A global dataset of continuous urban dashcam driving

arXiv cs.CV / 4/2/2026

📰 NewsTools & Practical UsageModels & Research

Key Points

  • The paper introduces CROWD, a manually curated, cross-domain dataset of continuous, front-facing urban dashcam driving segments extracted from publicly available YouTube videos.
  • CROWD contains 51,753 segment records totaling 20,275.56 hours across 7,103 inhabited places in 238 countries/territories on all six inhabited continents, with labels for time of day (day/night) and vehicle type.
  • The dataset is designed for robustness and interaction analysis by focusing on routine driving while explicitly excluding crashes, crash aftermath, and incident-focused or edited content.
  • To support benchmarking, the release provides per-segment CSVs containing machine-generated detections for all 80 MS-COCO classes using YOLOv11x and segment-local multi-object tracks using BoT-SORT.
  • CROWD is distributed via video identifiers and segment boundaries with derived annotations, aiming to enable reproducible research without redistributing the underlying source videos.

Abstract

We introduce CROWD (City Road Observations With Dashcams), a manually curated dataset of ordinary, minute scale, temporally contiguous, unedited, front facing urban dashcam segments screened and segmented from publicly available YouTube videos.

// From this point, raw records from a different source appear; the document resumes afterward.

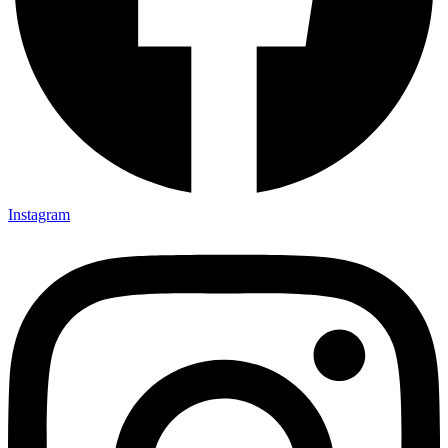
Instagram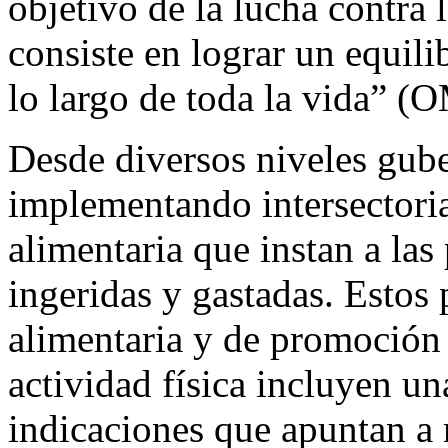
objetivo de la lucha contra 
consiste en lograr un equili
lo largo de toda la vida”
(OM
Desde diversos niveles gub
implementando intersectoria
alimentaria que instan a las
ingeridas y gastadas. Estos
alimentaria y de promoción 
actividad física incluyen u
indicaciones que apuntan a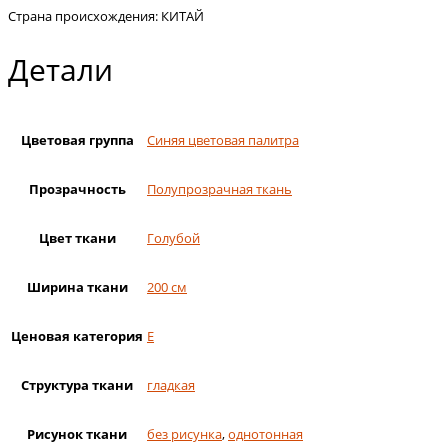
Страна происхождения: КИТАЙ
Детали
Цветовая группа
Синяя цветовая палитра
Прозрачность
Полупрозрачная ткань
Цвет ткани
Голубой
Ширина ткани
200 см
Ценовая категория
E
Структура ткани
гладкая
Рисунок ткани
без рисунка
,
однотонная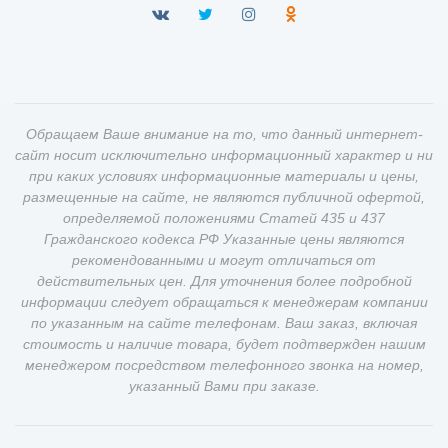
Обращаем Ваше внимание на то, что данный интернет-
сайт носит исключительно информационный характер и ни
при каких условиях информационные материалы и цены,
размещенные на сайте, не являются публичной офертой,
определяемой положениями Статей 435 и 437
Гражданского кодекса РФ Указанные цены являются
рекомендованными и могут отличаться от
действительных цен. Для уточнения более подробной
информации следует обращаться к менеджерам компании
по указанным на сайте телефонам. Ваш заказ, включая
стоимость и наличие товара, будет подтвержден нашим
менеджером посредством телефонного звонка на номер,
указанный Вами при заказе.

CROWD is designed to support cross-domain robustness and interaction analysis by prioritising routine driving and explicitly excluding crashes, crash aftermath, and other edited or incident-focused content. The release contains 51,753 segment records spanning 20,275.56 hours (42,032 videos), covering 7,103 named inhabited places in 238 countries and territories across all six inhabited continents (Africa, Asia, Europe, North America, South America and Oceania), with segment level manual labels for time of day (day or night) and vehicle type. To lower the barrier for benchmarking, we provide per-segment CSV files of machine-generated detections for all 80 MS-COCO classes produced with YOLOv11x, together with segment-local multi-object tracks (BoT-SORT); e.g. person, bicycle, motorcycle, car, bus, truck, traffic light, stop sign, etc. CROWD is distributed as video identifiers with segment boundaries and derived annotations, enabling reproducible research without redistributing the underlying videos.